Soprattutto, si riscontrano, in queste versioni dal vivo, una maggiore chiarezza e trasparenza nel modo in cui Matt pronuncia e scandisce le liriche dei brani, e non solo: l’intera esibizione è come ammantata da una sorta di calma trattenuta, che infonde ogni pezzo di maggiore concentrazione e solennità – probabilmente anche in virtù del fatto che la maturità acquisita dalla formazione nei dieci anni trascorsi dall’incisione di Boxer è ora riflessa appieno in questa odierna rilettura; si vedano, in tal senso, le versioni intense (e ancor più dolenti) del già malinconico Racing Like a Pro e dello straziante Green Gloves, o, ancora, la lacerante ballata Gospel, che chiude con efficacia il disco. Dopotutto, come lo stesso Berninger confessa nei brevi intermezzi parlati tra un brano e l’altro dello show, Boxer è senz’altro definibile come «un album triste»; eppure, si tratta di una tristezza luminosa e appagante, in grado di offrire proprio la rilettura del mondo e delle umane esperienze in cui la formazione è maestra – disillusa e dolente, eppure, allo stesso tempo, lucida e ricca di un sano, e malgrado tutto irrefrenabile, impulso vitale.

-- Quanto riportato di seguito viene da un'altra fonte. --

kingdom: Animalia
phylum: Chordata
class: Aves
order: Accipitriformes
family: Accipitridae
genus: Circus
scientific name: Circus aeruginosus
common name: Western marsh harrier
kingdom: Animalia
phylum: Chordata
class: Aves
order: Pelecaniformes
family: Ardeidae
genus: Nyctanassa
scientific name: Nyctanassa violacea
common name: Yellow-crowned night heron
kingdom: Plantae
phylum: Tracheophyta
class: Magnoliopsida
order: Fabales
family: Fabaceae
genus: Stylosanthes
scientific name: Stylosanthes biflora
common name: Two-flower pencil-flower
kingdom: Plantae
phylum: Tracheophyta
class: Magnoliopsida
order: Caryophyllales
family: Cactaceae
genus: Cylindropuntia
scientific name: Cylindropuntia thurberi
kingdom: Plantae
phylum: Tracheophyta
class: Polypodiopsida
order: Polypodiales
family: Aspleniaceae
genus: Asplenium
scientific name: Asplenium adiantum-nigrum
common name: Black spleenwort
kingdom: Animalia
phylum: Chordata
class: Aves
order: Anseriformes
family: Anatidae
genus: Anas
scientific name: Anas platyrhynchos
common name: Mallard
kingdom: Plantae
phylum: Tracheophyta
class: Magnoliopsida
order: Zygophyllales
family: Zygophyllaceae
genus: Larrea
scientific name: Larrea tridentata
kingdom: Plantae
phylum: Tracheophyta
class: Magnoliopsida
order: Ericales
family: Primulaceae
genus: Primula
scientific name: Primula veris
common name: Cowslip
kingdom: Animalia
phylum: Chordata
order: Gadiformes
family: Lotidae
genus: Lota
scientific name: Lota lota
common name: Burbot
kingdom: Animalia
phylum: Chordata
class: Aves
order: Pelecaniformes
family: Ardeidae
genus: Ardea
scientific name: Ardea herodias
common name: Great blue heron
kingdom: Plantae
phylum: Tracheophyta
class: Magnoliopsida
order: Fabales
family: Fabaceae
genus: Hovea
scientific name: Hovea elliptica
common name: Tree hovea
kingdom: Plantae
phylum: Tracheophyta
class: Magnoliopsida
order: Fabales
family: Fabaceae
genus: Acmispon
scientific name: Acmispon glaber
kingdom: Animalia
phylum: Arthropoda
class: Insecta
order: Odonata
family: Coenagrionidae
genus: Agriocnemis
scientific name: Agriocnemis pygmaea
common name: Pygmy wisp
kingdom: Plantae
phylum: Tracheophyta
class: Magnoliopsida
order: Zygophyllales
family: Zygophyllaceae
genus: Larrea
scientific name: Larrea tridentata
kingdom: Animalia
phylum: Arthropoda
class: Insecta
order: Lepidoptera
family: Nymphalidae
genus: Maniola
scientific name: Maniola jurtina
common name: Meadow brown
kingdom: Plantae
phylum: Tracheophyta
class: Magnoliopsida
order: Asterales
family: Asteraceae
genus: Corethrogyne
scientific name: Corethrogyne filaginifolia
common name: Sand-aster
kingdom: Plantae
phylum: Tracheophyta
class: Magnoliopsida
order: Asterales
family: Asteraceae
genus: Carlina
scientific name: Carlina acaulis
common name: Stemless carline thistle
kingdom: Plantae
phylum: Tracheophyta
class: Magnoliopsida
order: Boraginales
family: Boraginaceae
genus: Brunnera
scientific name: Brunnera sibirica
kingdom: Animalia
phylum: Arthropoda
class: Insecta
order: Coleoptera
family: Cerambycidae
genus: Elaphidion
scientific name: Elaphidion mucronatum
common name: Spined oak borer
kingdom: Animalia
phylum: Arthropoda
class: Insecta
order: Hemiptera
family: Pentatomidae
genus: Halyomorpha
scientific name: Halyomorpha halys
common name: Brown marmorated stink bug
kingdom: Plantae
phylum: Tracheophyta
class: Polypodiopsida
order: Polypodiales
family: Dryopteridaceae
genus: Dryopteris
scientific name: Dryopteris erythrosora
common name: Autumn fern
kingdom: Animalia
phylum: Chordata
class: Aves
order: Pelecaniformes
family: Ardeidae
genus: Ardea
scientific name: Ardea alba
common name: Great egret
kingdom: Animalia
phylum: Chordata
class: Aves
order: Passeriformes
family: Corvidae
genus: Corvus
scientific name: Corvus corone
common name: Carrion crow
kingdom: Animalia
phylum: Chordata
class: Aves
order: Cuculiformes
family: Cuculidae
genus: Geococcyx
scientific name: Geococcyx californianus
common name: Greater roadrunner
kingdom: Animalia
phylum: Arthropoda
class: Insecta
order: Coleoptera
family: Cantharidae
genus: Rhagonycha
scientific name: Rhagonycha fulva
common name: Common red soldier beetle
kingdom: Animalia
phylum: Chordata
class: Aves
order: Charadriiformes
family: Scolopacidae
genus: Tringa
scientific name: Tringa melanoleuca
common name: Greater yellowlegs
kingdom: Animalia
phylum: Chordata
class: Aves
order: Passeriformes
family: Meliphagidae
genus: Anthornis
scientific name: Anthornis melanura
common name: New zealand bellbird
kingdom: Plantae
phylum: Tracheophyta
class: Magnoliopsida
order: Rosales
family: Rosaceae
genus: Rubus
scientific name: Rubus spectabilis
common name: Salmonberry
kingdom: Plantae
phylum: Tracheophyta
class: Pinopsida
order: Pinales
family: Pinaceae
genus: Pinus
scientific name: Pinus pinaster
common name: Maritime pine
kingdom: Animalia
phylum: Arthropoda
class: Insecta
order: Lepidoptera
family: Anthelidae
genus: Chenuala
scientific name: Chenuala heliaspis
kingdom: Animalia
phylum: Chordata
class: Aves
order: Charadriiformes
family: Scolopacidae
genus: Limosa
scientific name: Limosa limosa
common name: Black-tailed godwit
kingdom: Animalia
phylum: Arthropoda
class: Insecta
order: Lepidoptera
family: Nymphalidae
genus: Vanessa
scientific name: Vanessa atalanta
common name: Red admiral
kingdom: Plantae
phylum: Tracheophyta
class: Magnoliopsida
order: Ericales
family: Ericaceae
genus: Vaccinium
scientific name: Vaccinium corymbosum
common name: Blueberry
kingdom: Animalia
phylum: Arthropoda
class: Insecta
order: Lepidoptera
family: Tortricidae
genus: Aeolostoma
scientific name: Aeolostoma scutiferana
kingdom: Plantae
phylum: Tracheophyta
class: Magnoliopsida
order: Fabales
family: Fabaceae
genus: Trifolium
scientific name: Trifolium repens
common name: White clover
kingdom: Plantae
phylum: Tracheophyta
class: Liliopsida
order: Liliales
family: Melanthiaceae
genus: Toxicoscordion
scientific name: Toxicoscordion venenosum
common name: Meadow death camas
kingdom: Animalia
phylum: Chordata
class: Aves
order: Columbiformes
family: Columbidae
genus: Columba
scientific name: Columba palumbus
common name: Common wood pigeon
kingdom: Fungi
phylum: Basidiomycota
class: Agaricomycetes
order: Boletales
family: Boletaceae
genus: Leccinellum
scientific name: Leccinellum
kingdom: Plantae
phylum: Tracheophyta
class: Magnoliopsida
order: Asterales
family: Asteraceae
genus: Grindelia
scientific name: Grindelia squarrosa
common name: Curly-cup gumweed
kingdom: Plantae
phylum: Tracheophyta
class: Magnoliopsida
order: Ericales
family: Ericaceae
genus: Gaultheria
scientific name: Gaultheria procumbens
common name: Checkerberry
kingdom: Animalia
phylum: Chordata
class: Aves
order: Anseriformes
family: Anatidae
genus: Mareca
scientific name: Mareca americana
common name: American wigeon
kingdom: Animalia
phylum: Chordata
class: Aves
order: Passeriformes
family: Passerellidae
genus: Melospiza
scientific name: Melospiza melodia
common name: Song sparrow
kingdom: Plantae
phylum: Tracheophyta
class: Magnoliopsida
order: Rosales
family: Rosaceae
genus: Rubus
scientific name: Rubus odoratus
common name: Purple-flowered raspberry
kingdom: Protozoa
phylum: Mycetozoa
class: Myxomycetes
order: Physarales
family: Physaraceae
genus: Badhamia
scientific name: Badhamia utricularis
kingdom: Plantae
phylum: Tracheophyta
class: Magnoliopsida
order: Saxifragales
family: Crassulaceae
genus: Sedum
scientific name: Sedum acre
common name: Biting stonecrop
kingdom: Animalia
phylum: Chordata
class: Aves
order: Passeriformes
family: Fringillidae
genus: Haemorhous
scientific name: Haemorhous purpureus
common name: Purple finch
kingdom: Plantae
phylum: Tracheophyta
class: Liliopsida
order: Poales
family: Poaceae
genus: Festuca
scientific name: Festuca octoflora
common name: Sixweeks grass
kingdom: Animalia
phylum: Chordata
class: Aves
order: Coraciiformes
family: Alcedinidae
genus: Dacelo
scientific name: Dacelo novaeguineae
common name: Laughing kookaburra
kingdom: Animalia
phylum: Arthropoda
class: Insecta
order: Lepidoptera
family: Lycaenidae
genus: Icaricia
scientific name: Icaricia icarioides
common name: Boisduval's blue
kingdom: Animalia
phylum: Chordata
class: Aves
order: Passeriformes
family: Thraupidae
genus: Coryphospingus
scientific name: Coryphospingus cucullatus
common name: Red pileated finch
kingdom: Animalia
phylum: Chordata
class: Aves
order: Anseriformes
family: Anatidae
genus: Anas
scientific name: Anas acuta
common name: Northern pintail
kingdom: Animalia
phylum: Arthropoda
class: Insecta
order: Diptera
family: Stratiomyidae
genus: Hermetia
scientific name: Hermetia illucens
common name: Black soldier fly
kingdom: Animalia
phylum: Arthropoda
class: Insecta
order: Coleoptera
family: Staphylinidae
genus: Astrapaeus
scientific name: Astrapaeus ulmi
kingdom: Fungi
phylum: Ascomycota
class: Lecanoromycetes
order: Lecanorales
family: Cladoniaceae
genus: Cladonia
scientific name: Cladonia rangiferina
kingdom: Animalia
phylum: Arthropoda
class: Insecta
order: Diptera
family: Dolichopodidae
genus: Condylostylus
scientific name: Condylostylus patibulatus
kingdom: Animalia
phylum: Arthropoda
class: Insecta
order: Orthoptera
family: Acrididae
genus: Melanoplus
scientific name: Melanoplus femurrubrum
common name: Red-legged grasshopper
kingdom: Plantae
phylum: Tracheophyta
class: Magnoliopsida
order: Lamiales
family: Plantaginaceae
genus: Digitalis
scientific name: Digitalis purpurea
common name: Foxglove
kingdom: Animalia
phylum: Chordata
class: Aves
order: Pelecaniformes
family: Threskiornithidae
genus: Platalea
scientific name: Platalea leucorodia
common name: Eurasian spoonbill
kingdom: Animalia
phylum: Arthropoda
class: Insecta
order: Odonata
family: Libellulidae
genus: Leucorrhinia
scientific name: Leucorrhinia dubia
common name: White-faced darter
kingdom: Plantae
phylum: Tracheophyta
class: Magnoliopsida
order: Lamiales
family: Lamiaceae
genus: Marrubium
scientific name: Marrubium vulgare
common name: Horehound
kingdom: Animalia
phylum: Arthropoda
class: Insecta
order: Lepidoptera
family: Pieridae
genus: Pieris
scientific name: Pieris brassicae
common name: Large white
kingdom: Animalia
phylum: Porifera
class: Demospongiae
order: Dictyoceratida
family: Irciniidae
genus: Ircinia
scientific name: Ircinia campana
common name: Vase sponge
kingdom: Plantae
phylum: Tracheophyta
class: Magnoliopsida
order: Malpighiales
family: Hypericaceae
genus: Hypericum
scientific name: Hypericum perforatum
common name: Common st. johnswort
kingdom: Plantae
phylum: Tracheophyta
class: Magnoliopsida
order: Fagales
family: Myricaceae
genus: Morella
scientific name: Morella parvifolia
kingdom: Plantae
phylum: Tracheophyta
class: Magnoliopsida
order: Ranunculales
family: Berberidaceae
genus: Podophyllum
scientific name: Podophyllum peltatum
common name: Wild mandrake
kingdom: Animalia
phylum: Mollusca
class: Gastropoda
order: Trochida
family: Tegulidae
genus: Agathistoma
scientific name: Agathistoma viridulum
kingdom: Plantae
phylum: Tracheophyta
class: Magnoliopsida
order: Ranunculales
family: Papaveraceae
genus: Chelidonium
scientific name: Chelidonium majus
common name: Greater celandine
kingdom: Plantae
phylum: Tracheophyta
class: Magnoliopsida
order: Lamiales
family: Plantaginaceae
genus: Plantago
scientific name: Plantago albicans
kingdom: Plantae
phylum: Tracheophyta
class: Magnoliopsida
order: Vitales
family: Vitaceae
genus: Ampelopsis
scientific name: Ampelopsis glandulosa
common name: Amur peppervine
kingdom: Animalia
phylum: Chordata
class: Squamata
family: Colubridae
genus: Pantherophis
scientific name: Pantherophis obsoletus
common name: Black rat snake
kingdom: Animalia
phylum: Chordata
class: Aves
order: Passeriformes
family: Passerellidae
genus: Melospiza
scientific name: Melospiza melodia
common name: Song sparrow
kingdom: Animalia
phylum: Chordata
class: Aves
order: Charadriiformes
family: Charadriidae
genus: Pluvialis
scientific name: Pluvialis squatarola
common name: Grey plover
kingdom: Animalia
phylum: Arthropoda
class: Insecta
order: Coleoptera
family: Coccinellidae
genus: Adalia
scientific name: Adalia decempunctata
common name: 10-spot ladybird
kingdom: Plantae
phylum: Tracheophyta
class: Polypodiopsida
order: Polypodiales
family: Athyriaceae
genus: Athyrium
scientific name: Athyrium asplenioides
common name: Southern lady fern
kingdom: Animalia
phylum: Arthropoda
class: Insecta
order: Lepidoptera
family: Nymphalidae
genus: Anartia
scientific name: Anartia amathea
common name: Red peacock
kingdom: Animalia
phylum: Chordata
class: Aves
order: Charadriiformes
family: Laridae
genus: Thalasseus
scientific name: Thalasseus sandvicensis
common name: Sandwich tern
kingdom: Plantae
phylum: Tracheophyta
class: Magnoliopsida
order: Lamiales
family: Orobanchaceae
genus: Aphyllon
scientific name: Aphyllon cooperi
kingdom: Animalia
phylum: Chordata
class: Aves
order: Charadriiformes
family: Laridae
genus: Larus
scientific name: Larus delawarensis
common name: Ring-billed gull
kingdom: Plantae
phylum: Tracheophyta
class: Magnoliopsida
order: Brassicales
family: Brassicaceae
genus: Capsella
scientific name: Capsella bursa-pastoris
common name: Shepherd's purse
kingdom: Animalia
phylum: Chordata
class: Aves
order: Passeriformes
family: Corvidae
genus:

Così, in ultima analisi non si può che essere d’accordo con l’opinione già espressa da molti fan nei vari dibattiti online: sebbene questo Live in Brussels non regali grandi sorprese, costituisce comunque un altro centro perfetto per i The National – i quali ne emergono come un gruppo in forma smagliante, contraddistinto dalla disinvolta professionalità e abilità di sempre, rivestite inoltre di una sicurezza priva di qualsiasi sforzo o esitazione; e dato che oggigiorno non capita spesso di incontrare rock band dotate della medesima raffinatezza e maturità di Matt e colleghi, un album come questo, per quanto forse un poco prevedibile, rimane un dono quantomeno prezioso.